Andrew
1
This is a quick intro to the Classification Endpoint.
13 Likes
uqdjq
2
Nice video 
Is there a way to classify more than one phrase at once via this Endpoint or do I have to call it for every single phrase?
The only way I could find for classifying multiple phrases is via the “efficient structure” as described in promt design 101?
joey
3
Yes. Is there any particular reason that solution, or simply calling the API multiple times, isn’t ideal?
uqdjq
4
My main issue is that I have a lot of text to classify in and it should ideally be quick. So calling the API frequently will probably take too much time and might also be considered as spam.
I have yet to try the custom promts, but there I will have to put together the strings and extract them from the response which just feels wrong. But if that’s the way I can live with that.
joey
5
The ada engine is extremely fast.
Calling the engine many times is perfectly fine.
uqdjq
6
Yes, ada is, but if I send a request every time, the latency from the connection itself adds up and the overall processing takes some time then.

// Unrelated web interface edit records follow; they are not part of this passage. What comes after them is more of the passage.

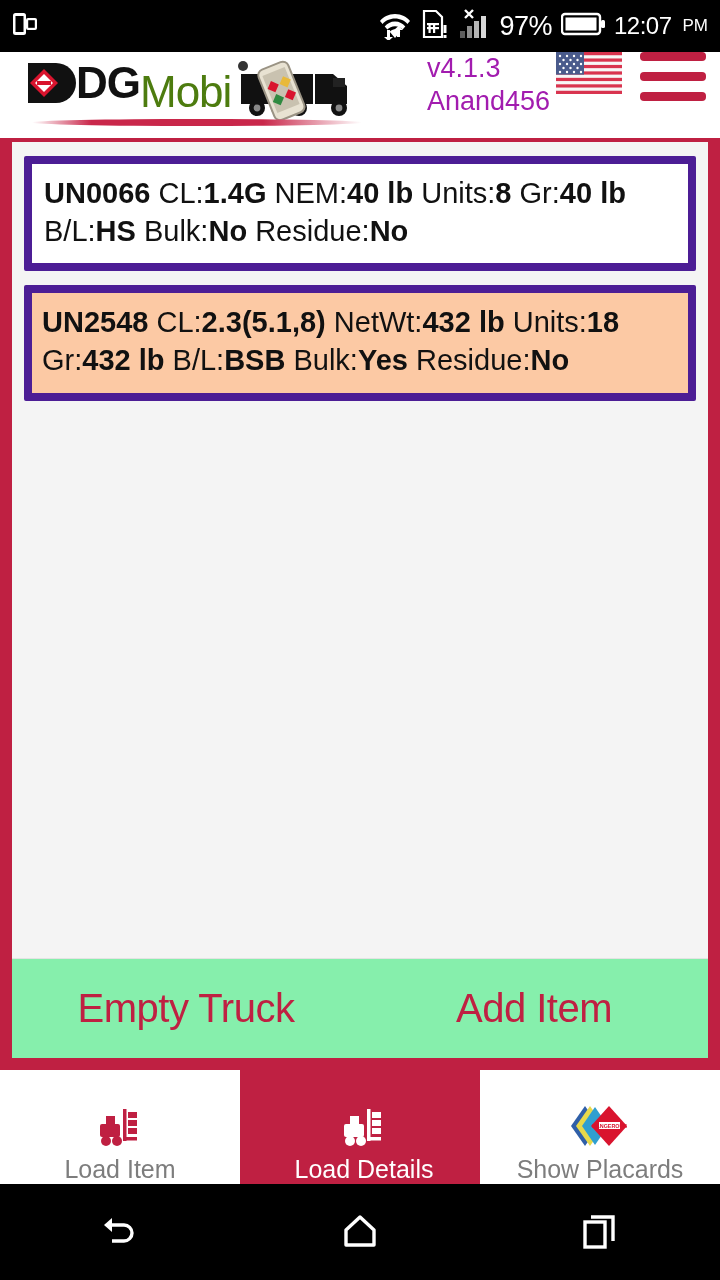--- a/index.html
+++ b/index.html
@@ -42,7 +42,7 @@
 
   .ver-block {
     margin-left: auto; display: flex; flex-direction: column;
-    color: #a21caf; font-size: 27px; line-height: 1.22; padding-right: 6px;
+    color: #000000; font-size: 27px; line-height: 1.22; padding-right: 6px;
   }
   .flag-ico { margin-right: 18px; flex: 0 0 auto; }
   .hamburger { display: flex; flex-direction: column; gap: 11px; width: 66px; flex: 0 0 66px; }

Ah that’s good to know. Thank you, I can work with that for now, at least for my proof of concept. 
For a productive use more efficiency might be nice e.g. if I could also upload a .jsonl for the whole classification.
joey
7
Yes, of course that’s possible as well, as you mentioned by uploading a .jsonl for the classification endpoint: OpenAI API
To clarify, this is a different endpoint from what I was previously referencing (the Completions endpoint).
uqdjq
8

The way I understand this, the file can be used only for training though? Or can I also include my test data (without labels) in the same file?
joey
9
That’s correct, but it also guides the API to the format and purpose of Classifications you want, so you can quickly and easily (and cheaply) classify new data.